Peng Jiaxin volvió a asentir. Si podía componer dos canciones por sí mismo, entonces sí podía llamarse músico.

“Tengo también un nombre artístico en Internet.”

“Eh…”

Peng Jiaxin se sorprendió. ¿Ya tenía un nombre artístico en Internet? ¿Acaso Chen Fan quería convertirse en artista?

Peng Jiaxin resopló y dejó de sonreír. “Oh… ZJ… Bueno, ya que ya tienes un nombre artístico, si quieres convertirte en artista, lo arreglaré cuando vuelva…”

Mientras hablaba, Peng Jiaxin se quedó sin voz. Luego bajó las piernas y sus hermosos ojos mostraban incredulidad.

Chen Mengting permaneció en silencio por un momento, luego se acercó a Peng Jiaxin. A diferencia de su actitud fría hacia Chen Fan, con ella era muy normal.

Chen Mengting también no pudo aguantar más. En realidad, cuando Chen Fan dijo que era “Concha Mágica”, ella quería despertarse. Ahora estaba segura de que Chen Fan había hecho algo malo y había enfadado a su cuñada.

¡Idiota! ¿Aún sigue fingiendo delante de ella?!

“Hermano, piensa bien en lo que has hecho. Recuerda que debes disculparte sinceramente. Voy al baño. No volveré en un rato.” ¿Podrán seguir siendo hermanos?

La relación entre el hermano y la cuñada siempre había sido buena desde que se casaron. Chen Mengting pensaba que nunca discutirían.

Pero resulta que incluso ellos, considerados una pareja modelo, también discuten.

El grito de Chen Mengting despertó a Peng Jiaxin. Ella se cubrió la cara y apoyó los codos en sus rodillas.

Chen Fan también estaba confundido, porque se dio cuenta de que Peng Jiaxin aún no sabía nada al respecto. De lo contrario, no habría reaccionado así.

“Esposa, ¿qué dije anoche?”

Peng Jiaxin no podía controlar sus emociones. Miró fijamente a Chen Fan, como si quisiera decirle que hablarían más tarde.

“Ayer fuiste a la televisión no por casualidad, ni por Su Shaoming. Fue para entregar una canción a un director.”

Chen Fan esperó mucho tiempo, pero no hubo respuesta.

Después de un rato, Peng Jiaxin se rindió.

“Basta, ¿por qué nunca te he visto tan descarado?”

Peng Jiaxin negó con la cabeza. “Antes también te he enfadado, ¿verdad?”

Chen Fan no dijo nada, pero pensó en ello.

Chen Fan sonrió tímidamente.
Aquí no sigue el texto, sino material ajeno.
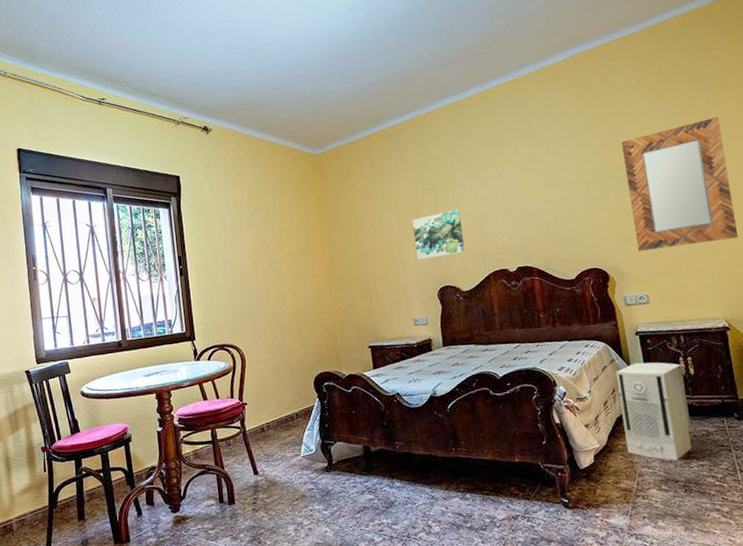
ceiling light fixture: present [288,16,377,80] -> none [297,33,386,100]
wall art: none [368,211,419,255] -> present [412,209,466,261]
Sentía que Peng Jiaxin lo miraba de manera amenazante.

Chen Fan se preocupó. ¿Habrá dicho algo realmente anoche?

“¿No sabes que las palabras de las mujeres no se pueden confiar?”

Peng Jiaxin apretó los labios y trató de controlarse, pero no pudo. Le dio un pellizco en la cintura.